ENTRIES SHOWN —
▽
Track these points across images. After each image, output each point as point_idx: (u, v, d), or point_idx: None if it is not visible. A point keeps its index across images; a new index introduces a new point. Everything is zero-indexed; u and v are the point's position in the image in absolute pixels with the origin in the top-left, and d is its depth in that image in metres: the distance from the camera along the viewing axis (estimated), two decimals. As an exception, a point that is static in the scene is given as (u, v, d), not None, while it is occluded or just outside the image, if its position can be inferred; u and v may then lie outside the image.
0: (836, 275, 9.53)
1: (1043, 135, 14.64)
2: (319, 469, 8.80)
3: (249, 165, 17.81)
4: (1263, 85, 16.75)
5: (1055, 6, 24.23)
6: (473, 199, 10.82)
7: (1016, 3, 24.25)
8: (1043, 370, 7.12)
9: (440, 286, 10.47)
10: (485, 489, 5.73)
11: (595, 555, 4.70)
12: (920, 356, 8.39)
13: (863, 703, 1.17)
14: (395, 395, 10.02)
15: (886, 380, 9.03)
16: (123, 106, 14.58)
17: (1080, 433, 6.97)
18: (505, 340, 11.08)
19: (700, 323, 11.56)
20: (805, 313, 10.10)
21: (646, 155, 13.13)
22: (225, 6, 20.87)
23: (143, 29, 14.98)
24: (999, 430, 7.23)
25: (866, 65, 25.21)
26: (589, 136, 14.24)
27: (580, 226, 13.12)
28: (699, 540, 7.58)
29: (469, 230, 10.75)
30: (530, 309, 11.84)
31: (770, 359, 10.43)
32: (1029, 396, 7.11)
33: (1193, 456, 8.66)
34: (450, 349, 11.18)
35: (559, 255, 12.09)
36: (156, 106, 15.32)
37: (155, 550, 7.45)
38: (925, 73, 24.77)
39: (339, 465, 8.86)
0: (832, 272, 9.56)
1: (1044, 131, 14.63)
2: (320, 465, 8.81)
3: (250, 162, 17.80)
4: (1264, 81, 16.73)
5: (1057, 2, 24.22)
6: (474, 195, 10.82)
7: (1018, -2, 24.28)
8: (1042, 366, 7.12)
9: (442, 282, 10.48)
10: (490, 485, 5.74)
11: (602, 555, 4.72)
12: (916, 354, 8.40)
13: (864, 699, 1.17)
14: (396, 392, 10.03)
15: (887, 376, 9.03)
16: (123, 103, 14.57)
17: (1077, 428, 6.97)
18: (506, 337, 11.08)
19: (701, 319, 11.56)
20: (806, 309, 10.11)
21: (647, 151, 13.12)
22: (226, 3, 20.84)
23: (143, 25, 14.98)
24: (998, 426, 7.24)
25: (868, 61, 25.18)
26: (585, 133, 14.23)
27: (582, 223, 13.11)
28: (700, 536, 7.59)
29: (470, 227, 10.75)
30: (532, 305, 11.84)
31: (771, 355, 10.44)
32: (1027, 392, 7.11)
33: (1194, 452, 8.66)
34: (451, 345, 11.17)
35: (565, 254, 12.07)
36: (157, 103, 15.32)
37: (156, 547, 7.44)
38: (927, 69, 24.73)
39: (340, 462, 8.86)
△
ABOUT THIS EXERCISE —
Copy out the data above word for word, starting at its first line and ending with the line that contains "38: (925, 73, 24.77)".

RESULT OF THE TASK —
Track these points across images. After each image, output each point as point_idx: (u, v, d), or point_idx: None if it is not visible. A point keeps its index across images; a new index introduces a new point. Everything is zero-indexed; u and v are the point's position in the image in absolute pixels with the origin in the top-left, and d is its depth in that image in metres: the distance from the camera along the viewing axis (estimated), two decimals. As an exception, a point that is static in the scene is given as (u, v, d), not None, while it is occluded or just outside the image, if its position can be inferred; u and v may then lie outside the image.
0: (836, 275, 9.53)
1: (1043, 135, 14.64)
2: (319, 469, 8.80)
3: (249, 165, 17.81)
4: (1263, 85, 16.75)
5: (1055, 6, 24.23)
6: (473, 199, 10.82)
7: (1016, 3, 24.25)
8: (1043, 370, 7.12)
9: (440, 286, 10.47)
10: (485, 489, 5.73)
11: (595, 555, 4.70)
12: (920, 356, 8.39)
13: (863, 703, 1.17)
14: (395, 395, 10.02)
15: (886, 380, 9.03)
16: (123, 106, 14.58)
17: (1080, 433, 6.97)
18: (505, 340, 11.08)
19: (700, 323, 11.56)
20: (805, 313, 10.10)
21: (646, 155, 13.13)
22: (225, 6, 20.87)
23: (143, 29, 14.98)
24: (999, 430, 7.23)
25: (866, 65, 25.21)
26: (589, 136, 14.24)
27: (580, 226, 13.12)
28: (699, 540, 7.58)
29: (469, 230, 10.75)
30: (530, 309, 11.84)
31: (770, 359, 10.43)
32: (1029, 396, 7.11)
33: (1193, 456, 8.66)
34: (450, 349, 11.18)
35: (559, 255, 12.09)
36: (156, 106, 15.32)
37: (155, 550, 7.45)
38: (925, 73, 24.77)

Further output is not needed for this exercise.